We have a lot of parsing code that uses JsonNode and we use a lot object.path("someProperty").asText("default") to get a value for it. The pattern for this now should be object.path("someProperty").stringValue("default"), but this is something that did not exist in Jackson 2.
First things first: behavior of Jackson 3 is not really expected to be same as that of Jackson 2.x: a big reason for major version upgrade is the ability to fix things that cannot be fixed within minor updates (behavior changes).
So 3.0 has changed behavior of JsonNode accessor methods, making them more consistent and hopefully overall better.
Second thing is that the intent between "xxxValue()" and "asXxx()" methods, in 3.x, is clarified to be:
- "xxxValue()": access value as-is with no type coercion: if type does not match (call "intValue()" on JSON String node f.ex), throw exception
- "asXXX()": if matching type, return as-is; if not but can coerce (JSON String that represents number, ok to access as number); only throw exception if no coercion avaialble (can't get String from Array, f.ex)
In addition there are "optional"/defaulting accessors to provide value instead of exception.
Third: "null"-handling is tricky: there is JSON null value, distinct from JSON String. But in Java, null is valid for referential types. So shoud JSON null be return as matching value or not?
Fourth: most Java developers seem to prefer avoiding nulls as much as possible, so new (3.x) access tries to reduce use of nulls.

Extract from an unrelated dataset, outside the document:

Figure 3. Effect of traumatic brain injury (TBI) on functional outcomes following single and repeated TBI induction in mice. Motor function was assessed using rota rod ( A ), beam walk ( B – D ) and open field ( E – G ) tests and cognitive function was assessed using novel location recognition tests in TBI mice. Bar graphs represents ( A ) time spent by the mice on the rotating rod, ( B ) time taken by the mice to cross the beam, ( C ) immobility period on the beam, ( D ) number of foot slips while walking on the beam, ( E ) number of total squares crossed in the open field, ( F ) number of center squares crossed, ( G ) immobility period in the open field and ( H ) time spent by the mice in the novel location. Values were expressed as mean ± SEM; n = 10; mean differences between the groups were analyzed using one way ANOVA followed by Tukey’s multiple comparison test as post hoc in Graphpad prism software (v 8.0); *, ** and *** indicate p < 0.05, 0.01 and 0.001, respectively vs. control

Having said all of that, the key question is Jackson 3 handling of JSON null via String accessors.
I think JsonNode.stringValue() does return Java null for JSON null -- this was a late change right before 3.0.0 GA.

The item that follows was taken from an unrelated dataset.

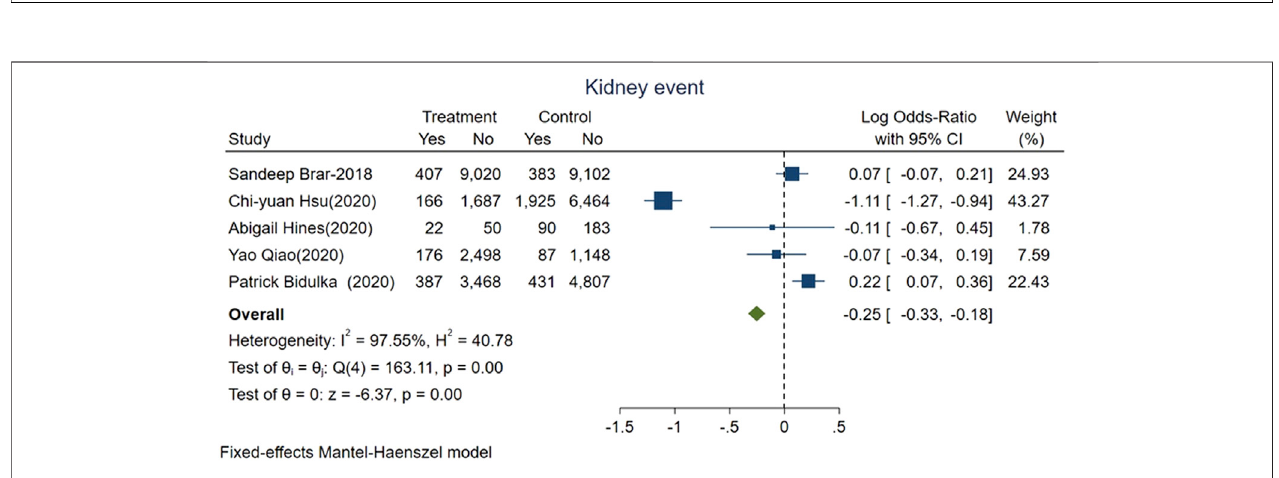
FIGURE3| ForestplotshowingreducedriskofadversekidneyeventscomparingACEi/ARBusersvs.nonusersafterAKI.FixedeffectsofMantel-Haenszelmodel.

But I think like you say, "asString()" accessors consider JSON null to require coercion, and thereby return "default" / Optional.empty() value, not Java null. This is mostly wrt Fourth point above.
With all of that, what change in 3.0 do you find most problematic? Or does above explanation clarify intent and meaning of changes.
We have a lot of parsing code that uses JsonNode and we use a lot object.path("someProperty").asText("default") to get a value for it. The pattern for this now should be object.path("someProperty").stringValue("default"), but this is something that did not exist in Jackson 2.
If large code base change is your concern, there is community-provided OpenRewrite receipe that can be used @filiphr
Thanks a lot @cowtowncoder for the detailed post.
First things first: behavior of Jackson 3 is not really expected to be same as that of Jackson 2.x: a big reason for major version upgrade is the ability to fix things that cannot be fixed within minor updates (behavior changes).
I fully agree with you here. The new approach with throwing exceptions when coercion cannot happen is more correct and better for coding since it avoids accidental use of wrong methods.
The change that I personally find the most problematic is the asXXX(XXX), e.g. asString(String). For null the default value is not returned. This makes using the JsonNode more tricky.
JsonNode node = ...;
String type = node.path("type").asString("test");
The code above with Jackson 3 would give test when using NullNode, MissingNode. However, with Jackson 3 it returns empty string when using NullNode and test when using MissingNode.
So in order to achieve the same thing in Jackson 3 someone needs to write something like:
JsonNode node = ...;
JsonNode typeNode = node.path("type");
String type = typeNode.isNull() : "test" : typeNode.asString("test");
Perhaps the alternative is to do something like:
String type = node.path("type").stringValue("test");
However, for some other types, where you want coercion to happen e.g. Boolean you cannot do booleanValue(true). e.g.
boolean isTransient = outParameter.path("transient").asBoolean(true);
This would return:
true- For MissingNodefalse- For StringNode withfalsetextfalse- For NullNode
If we use booleanValue(true) then we would have
true- For MissingNodetrue- For StringNode withfalsetexttrue- For NullNode
Thanks @JooHyukKim for sharing the OpenRewrite recipes. My concern is not the changes of the methods names or packages, that's the easy part. My main concern is the change in the behaviour of certain methods.